Ihor Motchanyi, a soccer player, said he and his parents “miraculously survived” after a drone sparked a blaze inside their home the day after his 25th birthday.
“My mother and I left. My father stayed behind in the apartment and wanted to take some documents, the most important things. He couldn’t get out because there was a fire, so he jumped down from the [third] floor” into a nearby tree, Motchanyi told the Associated Press.
He said his family was planning to temporarily leave Kyiv, and stay with relatives in a village.
Russia attacked Ukraine with 101 drones overnight into Sunday, according to Ukraine’s air force, of which 90 were shot down and neutralized. Five drones hit four locations and drone debris fell on five other places, the statement said.
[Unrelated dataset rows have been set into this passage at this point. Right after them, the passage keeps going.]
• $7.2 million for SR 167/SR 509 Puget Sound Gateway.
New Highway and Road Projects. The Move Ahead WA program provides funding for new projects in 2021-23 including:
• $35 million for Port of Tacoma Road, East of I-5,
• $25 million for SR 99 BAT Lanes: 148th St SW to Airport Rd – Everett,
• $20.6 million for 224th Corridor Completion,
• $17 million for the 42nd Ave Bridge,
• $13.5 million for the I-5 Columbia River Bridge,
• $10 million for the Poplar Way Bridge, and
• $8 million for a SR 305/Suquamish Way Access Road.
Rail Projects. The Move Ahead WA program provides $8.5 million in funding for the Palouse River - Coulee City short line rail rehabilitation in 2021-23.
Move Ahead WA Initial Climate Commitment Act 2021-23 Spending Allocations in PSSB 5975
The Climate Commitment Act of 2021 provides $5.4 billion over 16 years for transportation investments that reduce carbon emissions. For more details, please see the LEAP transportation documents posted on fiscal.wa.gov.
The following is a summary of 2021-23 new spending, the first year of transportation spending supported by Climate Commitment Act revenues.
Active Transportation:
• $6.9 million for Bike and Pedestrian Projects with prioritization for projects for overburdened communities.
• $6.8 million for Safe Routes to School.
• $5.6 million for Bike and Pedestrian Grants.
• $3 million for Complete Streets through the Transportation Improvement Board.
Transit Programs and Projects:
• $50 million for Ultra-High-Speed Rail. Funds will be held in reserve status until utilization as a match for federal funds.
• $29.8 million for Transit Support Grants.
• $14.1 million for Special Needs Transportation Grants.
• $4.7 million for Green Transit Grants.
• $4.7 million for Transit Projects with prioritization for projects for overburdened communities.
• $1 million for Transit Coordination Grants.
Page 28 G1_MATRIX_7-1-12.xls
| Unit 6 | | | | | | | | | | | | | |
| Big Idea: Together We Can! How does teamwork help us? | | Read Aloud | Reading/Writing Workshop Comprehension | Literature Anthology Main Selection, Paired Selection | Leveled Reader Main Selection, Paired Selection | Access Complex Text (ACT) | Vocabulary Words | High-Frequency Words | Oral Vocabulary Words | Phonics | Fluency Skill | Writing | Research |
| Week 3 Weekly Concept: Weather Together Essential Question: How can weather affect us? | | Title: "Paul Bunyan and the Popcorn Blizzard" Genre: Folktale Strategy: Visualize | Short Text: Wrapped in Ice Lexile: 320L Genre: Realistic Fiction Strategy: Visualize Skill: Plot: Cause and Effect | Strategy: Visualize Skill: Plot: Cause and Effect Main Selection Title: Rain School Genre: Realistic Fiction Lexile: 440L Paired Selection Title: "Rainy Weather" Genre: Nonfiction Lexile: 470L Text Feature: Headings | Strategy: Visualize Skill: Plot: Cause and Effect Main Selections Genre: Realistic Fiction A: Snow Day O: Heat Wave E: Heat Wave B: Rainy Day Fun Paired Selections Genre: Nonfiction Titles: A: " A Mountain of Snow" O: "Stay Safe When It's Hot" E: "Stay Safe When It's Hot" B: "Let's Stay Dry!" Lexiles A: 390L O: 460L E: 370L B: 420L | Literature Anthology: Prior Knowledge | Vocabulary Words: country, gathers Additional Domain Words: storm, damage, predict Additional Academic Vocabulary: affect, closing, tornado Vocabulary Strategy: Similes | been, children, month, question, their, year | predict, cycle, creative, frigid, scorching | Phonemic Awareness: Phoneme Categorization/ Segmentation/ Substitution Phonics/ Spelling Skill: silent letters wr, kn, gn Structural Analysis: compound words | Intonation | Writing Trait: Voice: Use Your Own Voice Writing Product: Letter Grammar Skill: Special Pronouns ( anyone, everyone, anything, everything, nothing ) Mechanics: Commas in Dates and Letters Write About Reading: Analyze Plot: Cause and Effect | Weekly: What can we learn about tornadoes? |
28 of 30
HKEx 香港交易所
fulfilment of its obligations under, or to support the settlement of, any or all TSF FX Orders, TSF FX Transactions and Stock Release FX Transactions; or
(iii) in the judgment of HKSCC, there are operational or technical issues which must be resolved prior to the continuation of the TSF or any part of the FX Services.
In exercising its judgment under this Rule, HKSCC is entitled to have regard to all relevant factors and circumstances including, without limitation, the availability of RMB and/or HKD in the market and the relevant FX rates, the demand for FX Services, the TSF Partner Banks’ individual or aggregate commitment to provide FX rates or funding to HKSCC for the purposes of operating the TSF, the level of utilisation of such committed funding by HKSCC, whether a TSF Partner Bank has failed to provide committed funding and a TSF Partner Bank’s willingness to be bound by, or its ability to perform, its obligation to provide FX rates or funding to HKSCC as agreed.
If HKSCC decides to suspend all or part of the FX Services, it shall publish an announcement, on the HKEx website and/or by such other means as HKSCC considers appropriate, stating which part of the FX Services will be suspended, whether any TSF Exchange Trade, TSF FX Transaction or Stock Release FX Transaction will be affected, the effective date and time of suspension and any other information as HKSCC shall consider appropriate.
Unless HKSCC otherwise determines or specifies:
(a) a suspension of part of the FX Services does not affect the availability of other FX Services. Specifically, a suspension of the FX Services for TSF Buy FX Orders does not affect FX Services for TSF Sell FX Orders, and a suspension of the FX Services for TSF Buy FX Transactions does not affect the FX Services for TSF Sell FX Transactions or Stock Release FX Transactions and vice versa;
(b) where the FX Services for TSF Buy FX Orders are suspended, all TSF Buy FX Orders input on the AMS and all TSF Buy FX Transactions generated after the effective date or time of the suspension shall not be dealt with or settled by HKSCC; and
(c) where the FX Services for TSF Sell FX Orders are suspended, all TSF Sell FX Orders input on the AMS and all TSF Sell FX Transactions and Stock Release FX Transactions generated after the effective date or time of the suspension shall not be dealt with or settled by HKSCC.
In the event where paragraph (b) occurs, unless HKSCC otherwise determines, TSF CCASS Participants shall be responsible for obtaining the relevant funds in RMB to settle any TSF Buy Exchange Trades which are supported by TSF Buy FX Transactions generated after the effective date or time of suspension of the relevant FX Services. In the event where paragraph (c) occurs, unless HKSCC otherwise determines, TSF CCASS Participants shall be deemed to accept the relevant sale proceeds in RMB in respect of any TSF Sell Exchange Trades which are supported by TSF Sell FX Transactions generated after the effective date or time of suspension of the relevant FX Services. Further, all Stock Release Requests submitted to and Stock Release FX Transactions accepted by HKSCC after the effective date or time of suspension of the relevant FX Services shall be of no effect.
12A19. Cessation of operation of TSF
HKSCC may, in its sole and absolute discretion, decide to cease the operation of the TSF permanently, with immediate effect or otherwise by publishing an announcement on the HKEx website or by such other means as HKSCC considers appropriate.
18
The attack came a day after Russian missiles and drones killed four people, including two in Kyiv, prompting fresh pleas from Ukraine’s President Volodymyr Zelensky for Western air defense systems.
Russia’s Defense Ministry said Sunday that over the previous day its forces struck energy facilities and rail infrastructure serving Ukraine’s war effort, as well as other military targets, such as troop deployment points and a drone factory.
It did not comment specifically on strikes on Kyiv, nor on the civilian casualties reported by Ukraine.
In Russia’s Bryansk region near Ukraine, two civilians were hospitalized following Ukrainian drone strikes, according to regional Gov. Alexander Bogomaz. At least 26 Ukrainian drones were downed over southwestern Russia on Sunday, according to the Defense Ministry in Moscow.